Once Tawnie had gotten some water (finally! there wasn’t any water on the course and she was “dying” to have some 🙂 ), I parked her next to my dad and walked up to where my mom was cheering on runners to find our neighbor girl, Maddi, who was walking most of the 5k- her very first one!  We saw her coming up and I jumped in with her and her running buddy.  She asked where Tawnie was and I told her she was down by the finish line to cheer her on and she was with Maddi’s mom!  Maddi’s entire face lit up when she heard her mom was there and she picked up the pace.  Her running buddy and I told her to set the pace and we’d keep up and encouraged her to run the rest of the way into the finish. When we got to where her mom was waiting to cheer her on, she veered off course, not realizing she wasn’t finished :).  We yelled that she had to keep on going and she hopped back onto the course and caught up with us again.  She stopped to walk and catch her breath (poor girl has a horrible cough this week!) and we set a point ahead where we would run it into the finish.  And she did.  We cheered her in to the finish from behind.

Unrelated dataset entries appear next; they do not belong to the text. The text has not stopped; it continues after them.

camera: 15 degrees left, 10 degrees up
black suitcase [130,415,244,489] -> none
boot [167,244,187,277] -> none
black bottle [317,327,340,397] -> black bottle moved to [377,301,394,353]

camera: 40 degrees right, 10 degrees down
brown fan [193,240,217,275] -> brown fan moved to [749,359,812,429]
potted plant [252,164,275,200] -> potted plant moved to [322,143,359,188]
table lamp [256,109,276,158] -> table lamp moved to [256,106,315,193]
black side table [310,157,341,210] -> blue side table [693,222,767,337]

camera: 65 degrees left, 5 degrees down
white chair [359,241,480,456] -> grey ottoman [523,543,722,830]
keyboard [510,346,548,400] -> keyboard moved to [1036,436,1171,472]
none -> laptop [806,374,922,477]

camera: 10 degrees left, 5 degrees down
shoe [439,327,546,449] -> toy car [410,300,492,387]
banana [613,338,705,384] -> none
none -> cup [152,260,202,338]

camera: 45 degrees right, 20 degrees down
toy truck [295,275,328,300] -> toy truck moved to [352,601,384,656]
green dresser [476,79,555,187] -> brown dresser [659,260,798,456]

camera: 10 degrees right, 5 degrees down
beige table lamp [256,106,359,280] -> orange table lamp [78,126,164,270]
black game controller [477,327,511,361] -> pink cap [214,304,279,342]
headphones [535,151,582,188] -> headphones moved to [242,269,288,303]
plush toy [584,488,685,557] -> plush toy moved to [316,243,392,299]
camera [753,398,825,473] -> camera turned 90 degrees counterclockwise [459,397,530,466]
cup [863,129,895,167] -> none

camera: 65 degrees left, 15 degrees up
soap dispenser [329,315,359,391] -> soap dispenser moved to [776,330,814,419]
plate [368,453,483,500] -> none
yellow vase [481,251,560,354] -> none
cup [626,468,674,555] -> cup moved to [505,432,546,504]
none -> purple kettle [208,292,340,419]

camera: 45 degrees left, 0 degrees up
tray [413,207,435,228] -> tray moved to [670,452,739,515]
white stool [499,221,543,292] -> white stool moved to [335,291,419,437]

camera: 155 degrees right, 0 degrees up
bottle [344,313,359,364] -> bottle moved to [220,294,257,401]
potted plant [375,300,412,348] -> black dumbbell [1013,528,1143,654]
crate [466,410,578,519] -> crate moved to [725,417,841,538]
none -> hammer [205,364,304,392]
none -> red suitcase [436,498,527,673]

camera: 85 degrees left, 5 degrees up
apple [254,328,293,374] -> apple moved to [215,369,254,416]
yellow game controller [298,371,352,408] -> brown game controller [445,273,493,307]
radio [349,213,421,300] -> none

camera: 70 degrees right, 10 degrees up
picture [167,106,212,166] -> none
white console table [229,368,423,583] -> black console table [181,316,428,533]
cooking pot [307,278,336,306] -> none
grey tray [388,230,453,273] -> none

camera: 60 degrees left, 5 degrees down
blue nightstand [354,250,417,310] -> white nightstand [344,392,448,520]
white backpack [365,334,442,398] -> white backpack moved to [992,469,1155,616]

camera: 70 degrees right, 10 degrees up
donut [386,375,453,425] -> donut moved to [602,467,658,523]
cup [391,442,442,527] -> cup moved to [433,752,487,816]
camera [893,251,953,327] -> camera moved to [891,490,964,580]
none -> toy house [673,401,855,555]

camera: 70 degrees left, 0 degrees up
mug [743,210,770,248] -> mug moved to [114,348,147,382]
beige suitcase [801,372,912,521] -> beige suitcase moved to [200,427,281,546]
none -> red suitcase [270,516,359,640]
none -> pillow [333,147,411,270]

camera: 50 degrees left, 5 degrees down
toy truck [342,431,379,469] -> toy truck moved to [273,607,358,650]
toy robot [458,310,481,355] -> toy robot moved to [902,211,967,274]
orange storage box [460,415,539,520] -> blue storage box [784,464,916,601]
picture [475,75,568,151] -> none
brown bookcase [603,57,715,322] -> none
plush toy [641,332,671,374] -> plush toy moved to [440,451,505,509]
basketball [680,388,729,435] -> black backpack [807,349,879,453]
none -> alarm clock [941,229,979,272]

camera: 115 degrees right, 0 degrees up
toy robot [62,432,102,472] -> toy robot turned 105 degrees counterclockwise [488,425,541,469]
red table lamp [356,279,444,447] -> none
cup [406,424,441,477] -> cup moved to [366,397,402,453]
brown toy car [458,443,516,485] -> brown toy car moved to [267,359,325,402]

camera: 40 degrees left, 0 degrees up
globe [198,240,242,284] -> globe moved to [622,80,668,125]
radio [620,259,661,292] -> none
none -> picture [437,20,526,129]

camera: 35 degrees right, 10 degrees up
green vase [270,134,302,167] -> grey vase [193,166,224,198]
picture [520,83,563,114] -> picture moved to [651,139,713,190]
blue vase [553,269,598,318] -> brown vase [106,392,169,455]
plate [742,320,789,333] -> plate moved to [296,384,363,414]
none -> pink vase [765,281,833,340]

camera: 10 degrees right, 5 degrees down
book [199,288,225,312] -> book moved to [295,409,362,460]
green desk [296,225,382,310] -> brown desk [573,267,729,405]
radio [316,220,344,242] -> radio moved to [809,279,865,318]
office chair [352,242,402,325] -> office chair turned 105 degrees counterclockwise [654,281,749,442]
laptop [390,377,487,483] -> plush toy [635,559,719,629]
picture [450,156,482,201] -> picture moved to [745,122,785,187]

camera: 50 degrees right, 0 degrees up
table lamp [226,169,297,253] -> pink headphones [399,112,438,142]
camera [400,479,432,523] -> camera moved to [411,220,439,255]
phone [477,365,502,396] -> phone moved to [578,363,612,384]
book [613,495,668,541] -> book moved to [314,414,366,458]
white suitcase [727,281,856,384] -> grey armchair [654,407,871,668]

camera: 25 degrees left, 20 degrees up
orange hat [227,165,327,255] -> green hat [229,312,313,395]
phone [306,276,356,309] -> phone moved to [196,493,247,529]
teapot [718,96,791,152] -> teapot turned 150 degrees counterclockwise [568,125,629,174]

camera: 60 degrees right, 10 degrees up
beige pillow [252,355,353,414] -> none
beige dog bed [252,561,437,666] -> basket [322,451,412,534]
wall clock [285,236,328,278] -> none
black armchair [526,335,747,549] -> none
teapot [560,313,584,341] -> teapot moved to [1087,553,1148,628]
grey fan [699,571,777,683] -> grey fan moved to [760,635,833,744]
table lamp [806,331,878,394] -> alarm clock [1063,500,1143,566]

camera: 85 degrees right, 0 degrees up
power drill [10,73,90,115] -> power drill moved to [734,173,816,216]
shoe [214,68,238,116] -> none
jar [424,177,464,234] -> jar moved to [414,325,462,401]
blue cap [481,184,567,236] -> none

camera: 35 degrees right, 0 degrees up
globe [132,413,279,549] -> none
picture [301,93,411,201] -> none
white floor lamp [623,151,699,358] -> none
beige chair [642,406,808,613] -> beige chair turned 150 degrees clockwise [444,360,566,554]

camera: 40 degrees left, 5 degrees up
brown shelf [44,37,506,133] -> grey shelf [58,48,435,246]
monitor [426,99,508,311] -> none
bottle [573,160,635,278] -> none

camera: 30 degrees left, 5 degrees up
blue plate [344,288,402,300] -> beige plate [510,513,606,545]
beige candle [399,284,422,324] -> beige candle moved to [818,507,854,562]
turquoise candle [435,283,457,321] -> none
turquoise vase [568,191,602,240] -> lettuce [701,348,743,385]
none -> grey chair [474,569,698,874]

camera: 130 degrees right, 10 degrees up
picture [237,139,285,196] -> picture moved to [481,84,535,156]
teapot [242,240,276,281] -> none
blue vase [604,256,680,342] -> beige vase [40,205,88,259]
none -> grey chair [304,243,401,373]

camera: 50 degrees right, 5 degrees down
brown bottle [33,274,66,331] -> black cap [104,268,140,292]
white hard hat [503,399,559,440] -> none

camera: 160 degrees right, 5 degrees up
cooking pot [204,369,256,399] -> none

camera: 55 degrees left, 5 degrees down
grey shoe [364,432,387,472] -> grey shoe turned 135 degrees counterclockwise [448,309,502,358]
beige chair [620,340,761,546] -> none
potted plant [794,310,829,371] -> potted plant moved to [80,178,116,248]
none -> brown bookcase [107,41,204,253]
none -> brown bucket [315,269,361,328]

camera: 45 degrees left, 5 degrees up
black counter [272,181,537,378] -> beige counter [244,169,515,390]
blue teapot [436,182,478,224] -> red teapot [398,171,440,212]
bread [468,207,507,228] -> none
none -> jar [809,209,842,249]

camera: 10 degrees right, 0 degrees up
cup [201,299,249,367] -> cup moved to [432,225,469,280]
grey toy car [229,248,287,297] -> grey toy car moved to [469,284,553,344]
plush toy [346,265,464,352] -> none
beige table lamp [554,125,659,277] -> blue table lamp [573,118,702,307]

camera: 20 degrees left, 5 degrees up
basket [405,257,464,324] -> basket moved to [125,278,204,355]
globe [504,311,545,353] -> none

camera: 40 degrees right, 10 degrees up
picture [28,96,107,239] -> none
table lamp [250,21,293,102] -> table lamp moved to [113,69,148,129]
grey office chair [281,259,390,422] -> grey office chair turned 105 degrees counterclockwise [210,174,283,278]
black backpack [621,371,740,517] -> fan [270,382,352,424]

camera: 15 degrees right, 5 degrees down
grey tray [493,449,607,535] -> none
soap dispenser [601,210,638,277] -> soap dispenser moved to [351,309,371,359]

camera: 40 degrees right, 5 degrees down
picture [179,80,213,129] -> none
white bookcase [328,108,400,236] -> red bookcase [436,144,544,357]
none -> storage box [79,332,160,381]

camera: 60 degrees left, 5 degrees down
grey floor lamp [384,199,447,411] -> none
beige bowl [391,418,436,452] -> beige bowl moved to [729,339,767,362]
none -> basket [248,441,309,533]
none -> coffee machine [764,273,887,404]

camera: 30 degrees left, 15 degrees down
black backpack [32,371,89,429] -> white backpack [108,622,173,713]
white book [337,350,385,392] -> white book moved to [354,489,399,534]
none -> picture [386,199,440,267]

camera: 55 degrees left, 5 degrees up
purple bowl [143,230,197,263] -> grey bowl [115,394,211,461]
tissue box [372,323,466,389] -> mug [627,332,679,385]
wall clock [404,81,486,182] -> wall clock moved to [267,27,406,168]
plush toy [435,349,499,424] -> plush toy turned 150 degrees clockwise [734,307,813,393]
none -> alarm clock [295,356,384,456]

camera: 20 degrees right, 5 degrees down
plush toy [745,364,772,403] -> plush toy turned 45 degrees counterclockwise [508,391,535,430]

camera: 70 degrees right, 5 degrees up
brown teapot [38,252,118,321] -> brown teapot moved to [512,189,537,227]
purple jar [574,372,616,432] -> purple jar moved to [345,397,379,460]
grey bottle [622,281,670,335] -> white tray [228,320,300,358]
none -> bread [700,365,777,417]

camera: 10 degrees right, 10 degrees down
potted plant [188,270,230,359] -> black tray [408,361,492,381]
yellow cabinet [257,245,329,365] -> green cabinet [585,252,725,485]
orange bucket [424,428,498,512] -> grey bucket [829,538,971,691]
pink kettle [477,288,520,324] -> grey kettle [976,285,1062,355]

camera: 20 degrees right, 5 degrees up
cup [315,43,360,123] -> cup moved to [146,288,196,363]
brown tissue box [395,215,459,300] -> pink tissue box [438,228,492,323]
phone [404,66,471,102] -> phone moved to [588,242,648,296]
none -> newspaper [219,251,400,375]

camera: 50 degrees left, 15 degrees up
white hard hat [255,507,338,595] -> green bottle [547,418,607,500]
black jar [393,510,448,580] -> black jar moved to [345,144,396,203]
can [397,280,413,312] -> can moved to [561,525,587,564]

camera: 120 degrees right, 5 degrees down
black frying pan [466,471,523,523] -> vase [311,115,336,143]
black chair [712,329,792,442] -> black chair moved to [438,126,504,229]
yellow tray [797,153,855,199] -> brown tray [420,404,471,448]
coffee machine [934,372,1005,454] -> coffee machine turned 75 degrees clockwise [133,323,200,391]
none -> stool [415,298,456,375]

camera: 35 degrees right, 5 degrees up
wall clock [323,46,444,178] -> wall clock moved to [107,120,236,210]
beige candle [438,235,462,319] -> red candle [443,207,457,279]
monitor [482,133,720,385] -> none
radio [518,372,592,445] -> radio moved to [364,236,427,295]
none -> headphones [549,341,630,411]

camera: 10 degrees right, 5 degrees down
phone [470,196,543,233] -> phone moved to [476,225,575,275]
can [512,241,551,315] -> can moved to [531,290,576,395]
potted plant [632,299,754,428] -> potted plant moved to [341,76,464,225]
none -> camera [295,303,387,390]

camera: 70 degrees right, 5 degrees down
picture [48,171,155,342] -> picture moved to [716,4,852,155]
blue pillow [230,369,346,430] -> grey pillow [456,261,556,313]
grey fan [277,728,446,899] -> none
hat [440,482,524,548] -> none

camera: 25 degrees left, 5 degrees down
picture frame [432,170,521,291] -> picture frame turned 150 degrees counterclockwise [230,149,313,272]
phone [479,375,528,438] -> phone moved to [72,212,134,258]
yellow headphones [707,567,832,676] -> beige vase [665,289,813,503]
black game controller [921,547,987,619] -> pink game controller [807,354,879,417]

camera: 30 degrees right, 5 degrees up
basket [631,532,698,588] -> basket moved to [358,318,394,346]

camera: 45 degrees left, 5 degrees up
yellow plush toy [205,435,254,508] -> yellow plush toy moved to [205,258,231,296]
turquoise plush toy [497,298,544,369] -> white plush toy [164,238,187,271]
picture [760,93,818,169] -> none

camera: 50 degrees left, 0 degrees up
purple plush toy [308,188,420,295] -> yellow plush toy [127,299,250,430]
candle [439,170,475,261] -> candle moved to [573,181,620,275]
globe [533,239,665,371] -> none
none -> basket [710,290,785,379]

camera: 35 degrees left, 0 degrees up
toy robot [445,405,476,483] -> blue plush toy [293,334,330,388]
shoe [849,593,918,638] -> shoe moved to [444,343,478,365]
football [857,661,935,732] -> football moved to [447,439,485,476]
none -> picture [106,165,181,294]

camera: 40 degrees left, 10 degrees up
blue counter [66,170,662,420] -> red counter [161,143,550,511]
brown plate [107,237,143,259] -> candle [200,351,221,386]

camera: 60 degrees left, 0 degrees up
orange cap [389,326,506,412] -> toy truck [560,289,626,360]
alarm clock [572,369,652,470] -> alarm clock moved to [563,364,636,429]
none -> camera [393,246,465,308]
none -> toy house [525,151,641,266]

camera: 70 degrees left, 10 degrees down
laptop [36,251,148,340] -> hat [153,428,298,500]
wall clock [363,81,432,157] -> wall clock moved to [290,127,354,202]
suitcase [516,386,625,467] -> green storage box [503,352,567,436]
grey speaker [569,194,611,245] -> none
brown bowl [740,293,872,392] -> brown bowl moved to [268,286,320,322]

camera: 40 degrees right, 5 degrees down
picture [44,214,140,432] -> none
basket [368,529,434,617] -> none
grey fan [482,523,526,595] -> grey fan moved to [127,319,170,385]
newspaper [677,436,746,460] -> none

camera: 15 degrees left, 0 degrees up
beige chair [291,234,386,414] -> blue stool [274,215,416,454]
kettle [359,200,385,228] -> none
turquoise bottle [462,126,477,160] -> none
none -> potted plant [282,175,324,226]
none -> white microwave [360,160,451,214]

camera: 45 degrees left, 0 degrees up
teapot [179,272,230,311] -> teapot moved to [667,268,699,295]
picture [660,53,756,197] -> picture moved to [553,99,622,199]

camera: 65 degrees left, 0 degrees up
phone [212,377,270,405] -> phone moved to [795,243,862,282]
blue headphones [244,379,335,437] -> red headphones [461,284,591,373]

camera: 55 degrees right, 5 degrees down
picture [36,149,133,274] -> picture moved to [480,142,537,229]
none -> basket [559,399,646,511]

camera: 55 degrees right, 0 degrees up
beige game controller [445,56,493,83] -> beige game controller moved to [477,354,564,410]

The girls received special GOTR finishers medals and we had a small post-race celebration with everyone.  All of the girls seemed happy and excited and tired.  The younger girls, most who just ran their first race ever, came up with wide eyes and big grins- they had done it!  Such an accomplishment and I feel so priviledged to have been able to experience this with them.  Girls on the Run is such an inspiring program- and the girls inspire me.